When Upstairs, Downstairs became an international hit, British television producers assumed that they could quickly come up with another dramatized exposé of country-house life. Wrong again. It took the BBC—in a joint-production venture with Netflix—four decades to create Downton Abbey, a series in which the butler and the cook were every bit as engaging as Lord and Lady Downton.
Now the Brits have another smash—but this one marks a significant departure from its predecessors. In The Crown, what happens below stairs stays below stairs. This drama is all about the current Queen Elizabeth, from the time of her childhood, through initiation into the roiled world of royal worldlings, to her difficult marriage, to her troubled middle age and ultimately, after she learns to connect with the British public, her serene senior years.
In Parts I and II, Elizabeth (deftly played by Claire Foy) watches her odious, Nazi-sympathizing uncle, King Edward VIII (Alex Jennings, in a tour de force performance), abdicate the throne to wed a commoner. Then she witnesses her stuttering, publicity-shy father (Jared Harris) take over (The King’s Speech built an epic drama on these shortcomings). Alas, before his elder daughter is ready to wear the crown, King George VI dies of lung cancer.
The new queen is so innocent that the staff, out of earshot, refer to her as Shirley Temple.

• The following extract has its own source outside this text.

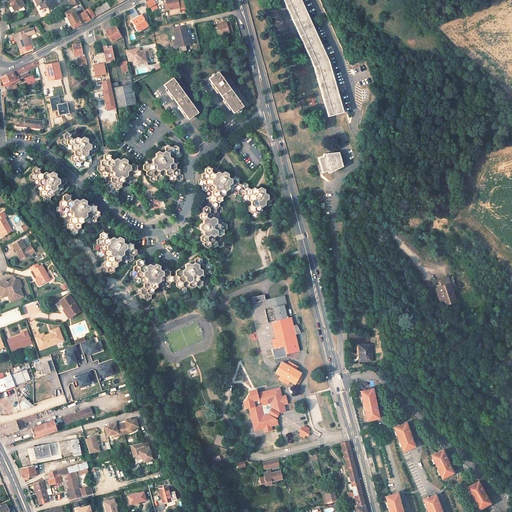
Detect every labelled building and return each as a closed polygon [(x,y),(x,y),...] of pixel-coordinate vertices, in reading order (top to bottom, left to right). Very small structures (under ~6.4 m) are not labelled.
[(13,0),(14,1),(12,2),(11,2),(15,10),(25,5),(22,0),(13,0)] [(46,0),(35,0),(38,5),(39,5),(41,10),(46,7),(50,15),(58,10),(53,0),(48,0),(47,1),(46,0)] [(148,8),(155,5),(151,0),(147,0),(144,2),(148,8)] [(163,0),(166,9),(177,7),(175,0),(163,0)] [(297,0),(279,0),(311,69),(325,119),(341,114),(326,62),(297,0)] [(77,16),(73,9),(64,13),(73,30),(90,20),(85,12),(77,16)] [(278,14),(268,19),(275,35),(285,30),(278,14)] [(135,33),(147,27),(141,16),(132,21),(135,27),(133,28),(135,33)] [(232,31),(230,20),(226,21),(226,23),(217,25),(218,27),(213,28),(216,35),(232,31)] [(104,32),(110,43),(119,38),(111,21),(103,25),(106,31),(104,32)] [(13,34),(14,39),(16,38),(17,41),(19,49),(31,45),(27,35),(35,32),(33,27),(13,34)] [(186,40),(183,27),(173,30),(175,40),(172,41),(174,49),(189,46),(188,40),(186,40)] [(78,66),(85,65),(81,46),(78,46),(78,44),(70,45),(73,57),(76,56),(78,66)] [(106,64),(113,62),(111,49),(105,51),(104,45),(102,46),(106,64)] [(136,66),(146,64),(144,58),(149,57),(147,49),(141,50),(141,52),(138,52),(137,48),(124,51),(127,61),(131,60),(132,64),(136,66)] [(121,73),(128,71),(126,61),(118,62),(121,73)] [(104,81),(108,80),(104,63),(91,66),(93,76),(103,74),(104,81)] [(49,81),(59,79),(56,64),(44,67),(45,73),(47,73),(49,81)] [(17,76),(26,72),(24,67),(12,73),(14,76),(12,77),(10,73),(0,77),(0,79),(3,87),(18,80),(17,76)] [(207,80),(232,114),(241,107),(217,73),(207,80)] [(28,85),(34,82),(30,76),(25,79),(28,85)] [(187,120),(196,113),(172,79),(162,86),(187,120)] [(116,109),(136,104),(130,80),(124,82),(125,86),(117,88),(116,83),(110,84),(116,109)] [(110,90),(101,92),(106,111),(114,109),(110,90)] [(18,125),(41,128),(42,121),(19,119),(18,125)] [(73,162),(73,166),(78,168),(82,166),(80,162),(83,160),(83,157),(86,154),(88,156),(93,154),(94,151),(97,149),(97,144),(94,143),(90,145),(86,143),(86,139),(83,137),(80,139),(76,138),(74,140),(68,138),(68,134),(66,133),(63,135),(62,138),(59,141),(59,144),(63,146),(66,145),(70,146),(70,150),(73,152),(73,155),(70,157),(70,161),(73,162)] [(170,160),(170,157),(173,155),(173,151),(176,149),(176,145),(172,143),(169,145),(166,143),(163,146),(163,150),(161,152),(158,150),(153,153),(153,155),(150,158),(150,161),(148,164),(145,162),(140,165),(141,169),(143,171),(144,174),(147,176),(148,179),(151,181),(153,179),(156,181),(161,178),(161,175),(164,173),(166,174),(166,178),(171,180),(174,177),(174,174),(177,171),(177,168),(174,165),(173,162),(170,160)] [(136,180),(135,176),(138,174),(138,170),(135,169),(135,165),(131,163),(128,165),(125,164),(125,159),(122,157),(118,160),(115,158),(111,160),(109,159),(109,155),(106,153),(102,155),(102,159),(99,160),(99,165),(96,166),(96,170),(99,171),(99,176),(103,178),(106,176),(108,177),(109,181),(106,183),(106,187),(109,189),(113,186),(117,188),(119,187),(119,183),(123,180),(126,182),(129,180),(132,182),(136,180)] [(316,157),(321,172),(326,171),(327,173),(340,166),(336,153),(322,153),(322,156),(316,157)] [(268,198),(271,196),(271,191),(267,189),(264,191),(262,190),(261,186),(258,184),(254,186),(251,184),(248,186),(245,184),(245,181),(242,179),(238,181),(236,180),(236,176),(232,174),(229,176),(226,174),(225,170),(222,168),(218,170),(215,169),(212,171),(209,169),(209,165),(206,164),(201,166),(201,170),(198,172),(198,176),(195,177),(195,182),(198,184),(198,188),(203,190),(207,188),(208,190),(209,193),(206,194),(206,199),(209,201),(209,204),(207,206),(204,204),(200,207),(200,210),(196,213),(196,216),(200,218),(200,221),(197,223),(197,228),(200,230),(201,233),(197,235),(198,239),(201,241),(201,245),(205,246),(207,245),(211,246),(214,244),(214,240),(212,238),(212,235),(214,234),(216,235),(221,233),(221,228),(224,226),(224,222),(221,221),(218,223),(214,221),(214,218),(210,216),(210,212),(214,210),(214,207),(217,204),(217,200),(220,198),(220,195),(223,193),(226,195),(229,193),(232,195),(236,192),(238,194),(242,192),(244,193),(244,197),(247,199),(248,203),(245,205),(245,208),(248,210),(249,214),(253,216),(256,213),(256,210),(259,208),(259,204),(262,203),(264,204),(268,202),(268,198)] [(38,169),(36,167),(32,169),(32,173),(29,175),(29,179),(31,180),(34,179),(39,181),(39,184),(42,186),(42,189),(40,191),(40,196),(43,198),(43,201),(47,204),(50,202),(50,197),(53,195),(53,192),(56,189),(60,191),(62,189),(62,186),(65,184),(65,179),(62,178),(58,180),(56,179),(55,175),(52,172),(49,175),(46,173),(41,175),(38,174),(38,169)] [(69,218),(69,222),(67,225),(66,229),(69,230),(69,234),(74,236),(76,234),(77,229),(79,228),(80,224),(83,222),(87,224),(89,222),(92,223),(95,222),(95,217),(98,216),(98,212),(95,210),(94,206),(91,204),(87,206),(85,205),(85,201),(82,200),(78,201),(76,200),(72,202),(69,200),(69,197),(65,195),(62,197),(62,200),(60,202),(59,206),(57,208),(57,212),(59,213),(60,217),(64,219),(67,217),(69,218)] [(0,236),(10,231),(2,218),(4,217),(1,212),(0,212),(0,236)] [(96,240),(95,244),(93,245),(93,250),(96,251),(96,255),(100,257),(103,256),(106,257),(105,262),(103,263),(103,266),(106,268),(106,271),(109,273),(112,272),(112,267),(115,265),(115,262),(119,260),(121,261),(124,259),(128,261),(131,258),(131,254),(134,253),(134,249),(131,248),(132,244),(128,242),(124,243),(122,242),(122,238),(119,237),(116,238),(113,237),(108,239),(106,237),(105,233),(103,232),(99,234),(98,239),(96,240)] [(19,262),(35,254),(30,245),(23,248),(19,241),(10,246),(19,262)] [(141,259),(137,257),(133,260),(133,264),(130,266),(130,270),(128,271),(128,275),(130,277),(130,281),(135,284),(138,282),(141,283),(141,287),(138,288),(139,293),(141,295),(141,298),(145,300),(149,298),(149,294),(152,292),(152,289),(155,287),(155,282),(157,281),(161,283),(164,281),(167,282),(170,280),(173,282),(174,285),(177,287),(181,285),(181,281),(183,280),(186,281),(186,285),(190,287),(194,285),(196,286),(200,284),(200,280),(197,278),(197,274),(200,272),(200,269),(204,267),(206,268),(209,266),(209,263),(206,261),(206,257),(201,255),(198,257),(195,255),(192,257),(192,261),(189,263),(186,261),(182,264),(182,267),(179,269),(176,267),(173,269),(173,273),(170,275),(168,274),(168,271),(163,268),(160,270),(158,269),(158,265),(153,263),(150,264),(148,263),(144,265),(141,263),(141,259)] [(33,278),(38,285),(46,280),(44,277),(46,276),(40,265),(38,266),(35,263),(28,267),(30,270),(32,270),(36,277),(33,278)] [(13,279),(4,282),(4,281),(0,281),(0,296),(5,295),(8,301),(21,297),(17,287),(20,286),(17,280),(13,279)] [(441,299),(442,305),(454,301),(453,297),(455,296),(453,293),(452,294),(448,283),(437,287),(438,293),(435,293),(438,300),(441,299)] [(59,306),(67,317),(78,309),(68,295),(59,302),(61,305),(59,306)] [(259,298),(247,301),(248,306),(261,303),(259,298)] [(283,356),(296,352),(292,336),(297,335),(294,327),(290,328),(288,319),(283,320),(280,307),(282,306),(280,298),(261,303),(263,312),(260,312),(264,325),(268,324),(272,340),(268,341),(270,350),(269,351),(272,360),(284,357),(283,356)] [(34,336),(39,349),(62,340),(57,328),(50,330),(51,333),(43,336),(42,333),(34,336)] [(10,351),(30,343),(25,331),(18,333),(19,335),(6,340),(10,351)] [(66,352),(62,353),(66,365),(80,360),(75,344),(65,348),(66,352)] [(361,362),(372,362),(373,345),(359,345),(359,354),(361,355),(361,362)] [(41,373),(54,369),(51,358),(33,363),(35,370),(40,368),(41,373)] [(117,373),(113,358),(95,363),(99,378),(117,373)] [(191,377),(198,374),(194,366),(188,368),(189,371),(187,372),(188,375),(190,374),(191,377)] [(298,387),(301,377),(297,376),(298,375),(292,373),(292,371),(292,369),(281,366),(280,367),(279,370),(273,368),(270,379),(276,381),(275,384),(275,385),(286,388),(287,388),(288,385),(294,387),(294,386),(298,387)] [(74,375),(78,387),(94,382),(90,370),(74,375)] [(0,391),(2,391),(23,382),(19,372),(0,379),(0,391)] [(255,430),(263,428),(264,433),(272,431),(271,426),(279,425),(278,421),(268,416),(269,414),(276,419),(280,414),(272,410),(272,409),(281,414),(286,413),(284,406),(288,405),(285,396),(282,397),(280,388),(259,393),(258,390),(250,391),(250,393),(245,401),(243,402),(245,409),(249,409),(255,430)] [(366,421),(378,419),(372,390),(360,392),(361,397),(360,398),(361,403),(362,403),(363,410),(362,410),(363,415),(365,415),(366,421)] [(25,398),(19,405),(29,415),(33,414),(40,411),(25,398)] [(61,417),(64,423),(90,415),(88,408),(61,417)] [(0,436),(23,428),(21,423),(34,418),(33,414),(29,415),(0,425),(0,436)] [(131,428),(137,427),(135,419),(130,420),(130,419),(125,420),(126,424),(115,426),(115,423),(109,424),(109,426),(104,427),(106,435),(112,434),(113,436),(132,432),(131,428)] [(29,427),(32,437),(55,429),(52,420),(29,427)] [(403,450),(414,446),(404,422),(393,427),(395,432),(393,432),(395,436),(396,435),(399,443),(398,444),(399,447),(401,446),(403,450)] [(299,436),(305,439),(306,437),(308,438),(310,433),(309,432),(310,430),(304,427),(303,429),(301,428),(299,433),(300,434),(299,436)] [(87,454),(98,452),(94,437),(84,440),(87,454)] [(35,459),(72,450),(69,438),(32,448),(35,459)] [(150,447),(148,441),(132,446),(137,460),(140,459),(138,451),(150,447)] [(354,467),(347,442),(339,444),(346,469),(354,467)] [(150,447),(138,451),(140,459),(142,464),(154,459),(150,447)] [(439,475),(441,478),(452,473),(442,450),(431,455),(432,459),(431,460),(432,463),(434,463),(437,470),(436,471),(438,475),(439,475)] [(273,482),(283,479),(281,471),(271,473),(271,470),(280,468),(278,459),(262,463),(266,477),(261,479),(263,487),(268,486),(273,485),(273,482)] [(49,473),(50,479),(72,473),(86,469),(84,463),(49,473)] [(91,466),(93,476),(100,474),(97,464),(91,466)] [(20,478),(40,474),(40,471),(37,472),(36,466),(18,470),(20,478)] [(361,495),(354,467),(346,469),(354,497),(361,495)] [(38,504),(49,501),(45,488),(49,487),(49,485),(61,481),(63,488),(67,487),(67,488),(66,488),(69,499),(79,497),(72,473),(50,479),(32,484),(38,504)] [(478,509),(489,503),(478,481),(466,487),(468,491),(467,492),(469,495),(470,494),(474,502),(473,503),(475,506),(476,505),(478,509)] [(161,503),(170,500),(166,487),(157,489),(161,503)] [(327,504),(335,502),(331,489),(323,492),(327,504)] [(125,497),(127,504),(143,500),(142,493),(125,497)] [(402,511),(398,493),(386,496),(388,501),(386,502),(387,508),(389,507),(390,511),(402,511)] [(365,511),(361,495),(354,497),(356,507),(354,507),(355,511),(365,511)] [(441,511),(434,495),(423,500),(424,503),(423,504),(424,508),(426,508),(427,511),(441,511)] [(103,502),(104,511),(114,511),(111,500),(103,502)]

The naivete is not to last. Elizabeth’s new husband Prince Philip (Matt Smith) assumes the responsibility of her sexual education. But the political and social schooling is led by Winston Churchill (John Lithgow), the lion at sunset. The prime minister is determined that this young lady absorb the basics of regal propriety, diplomatic lingo, and British back-bench maneuvering. She starts out abysmally ignorant of all three.
Sir Winston is a shrewd tutor, but he is also infirm. As Elizabeth grows, she learns to lean on her courtiers. Soon she finds a way to show nothing in her face, to express little in her speeches, and to exert control while seeming to be above the considerations of politics and the Great Game of a shrinking empire. But this mastery of form demands a mask of remoteness lacking human sympathy. Elizabeth alienates Prince Philip, turning him into a distant consort who would rather make merry than make tours. She refuses to allow her sister, Princess Margaret (Vanessa Kirby) to wed the man she loves because RAF hero Peter Townsend (Ben Miles) is divorced and therefore anathema to the Church of England, which Elizabeth nominally heads. Of greater significance, she takes an unseen hand in national policy, chews out the occasional prime minister, and makes sure to kick the ailing Anthony Eden (Jeremy Northam) when he’s down.